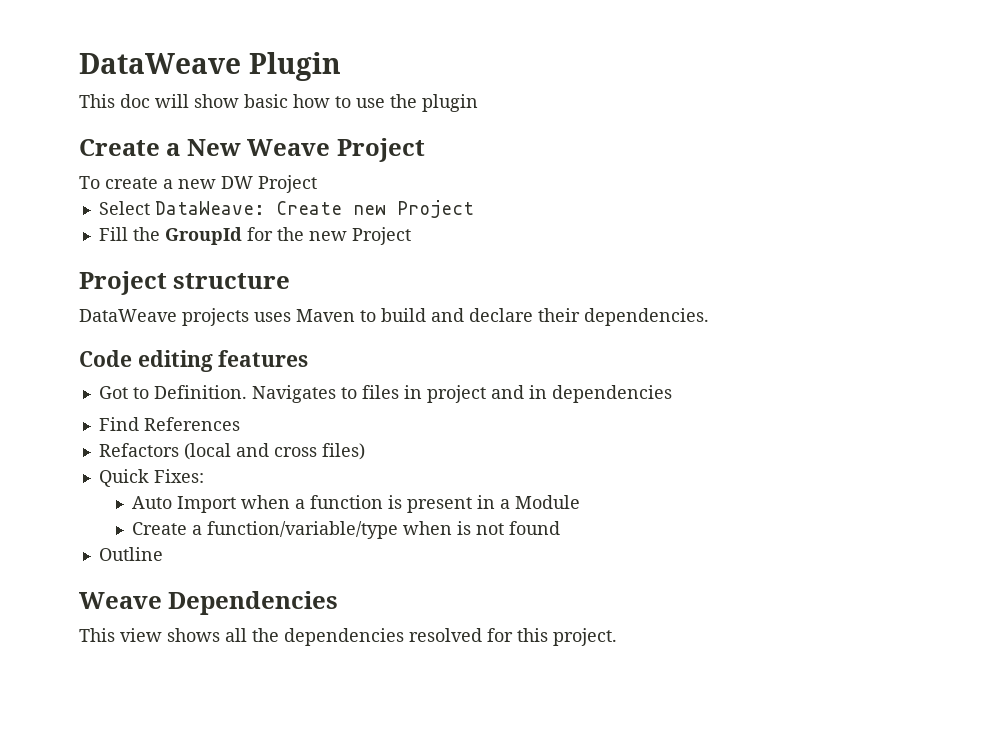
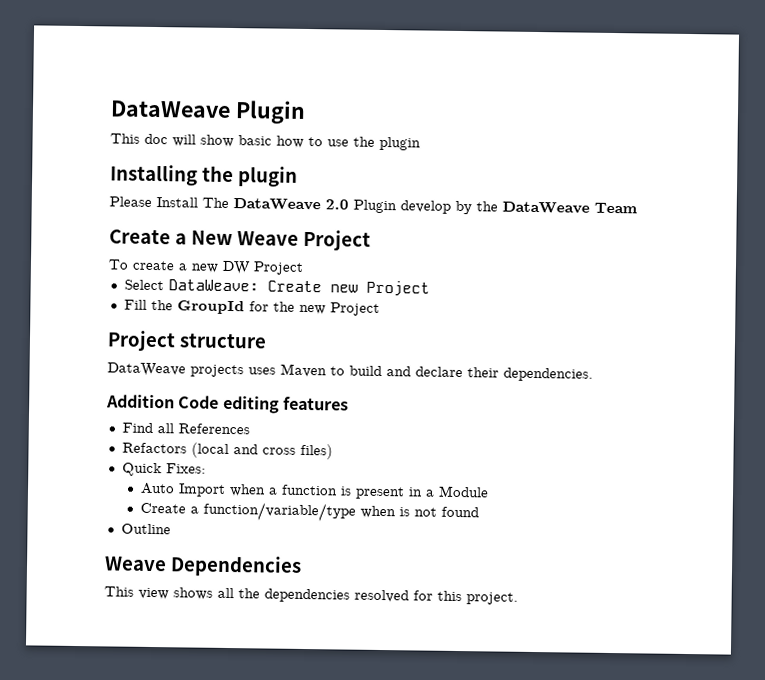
(478, 103) none -> [110,164,298,187] [109,196,638,215] // Installing the plugin // Please Install The DataWeave 2.0 Plugin develop by the DataWeave Team
(709, 317) none -> [106,394,175,409] Addition
[98,385,672,403] // Got to Definition. Navigates to files in project and in dependencies -> (349, 403) none
(139, 424) none -> [156,423,174,434] all

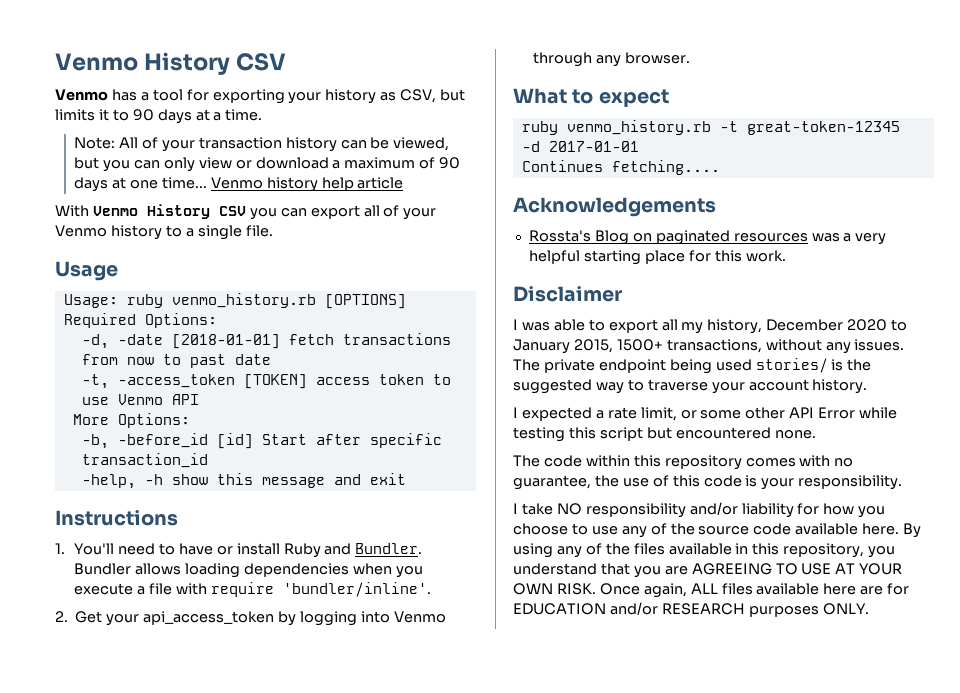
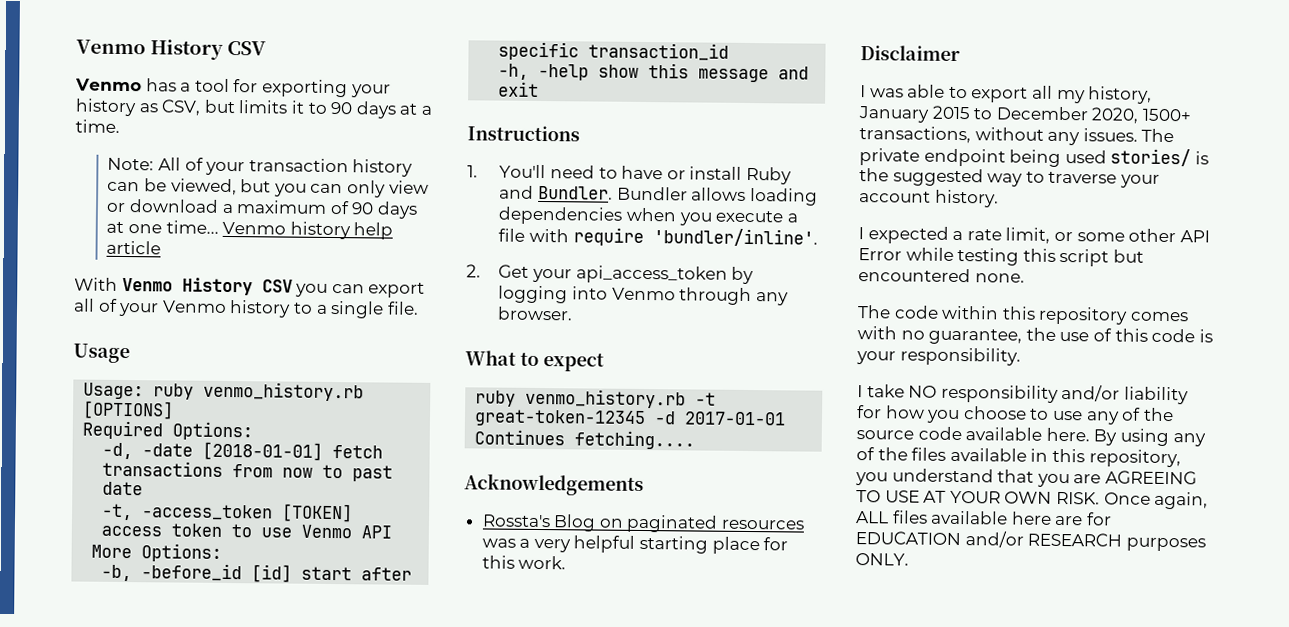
[261,434,307,445] Start -> [301,566,353,581] start
[81,474,163,489] -help, -h -> [498,63,590,81] -h, -help
[766,319,908,331] [513,339,613,354] December 2020 to January 2015, -> [858,105,1139,124] January 2015 to December 2020,

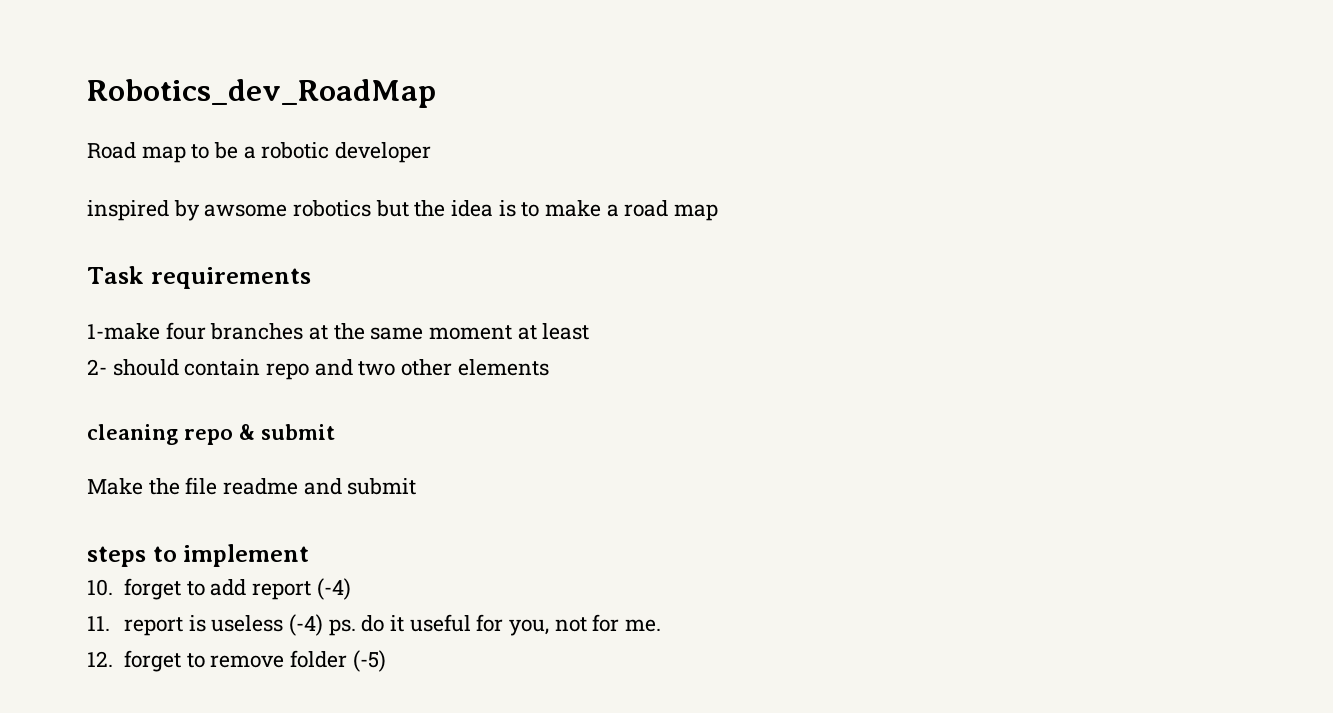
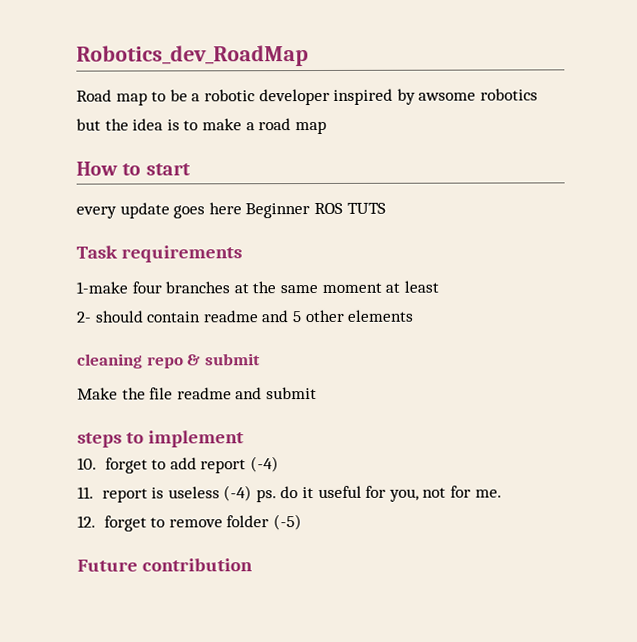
(432, 152) // -> (330, 97) none
(719, 212) none -> [76,161,191,176] [76,202,386,219] // How to start // every update goes here Beginner ROS TUTS
[266,359,396,380] repo and two -> [202,310,302,323] readme and 5
(386, 661) none -> [77,558,253,572] // Future contribution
━━━━━━
Directive => When a line in the listing above holds the word "start", copy it.

Worked solution =>
[261,434,307,445] Start -> [301,566,353,581] start
(719, 212) none -> [76,161,191,176] [76,202,386,219] // How to start // every update goes here Beginner ROS TUTS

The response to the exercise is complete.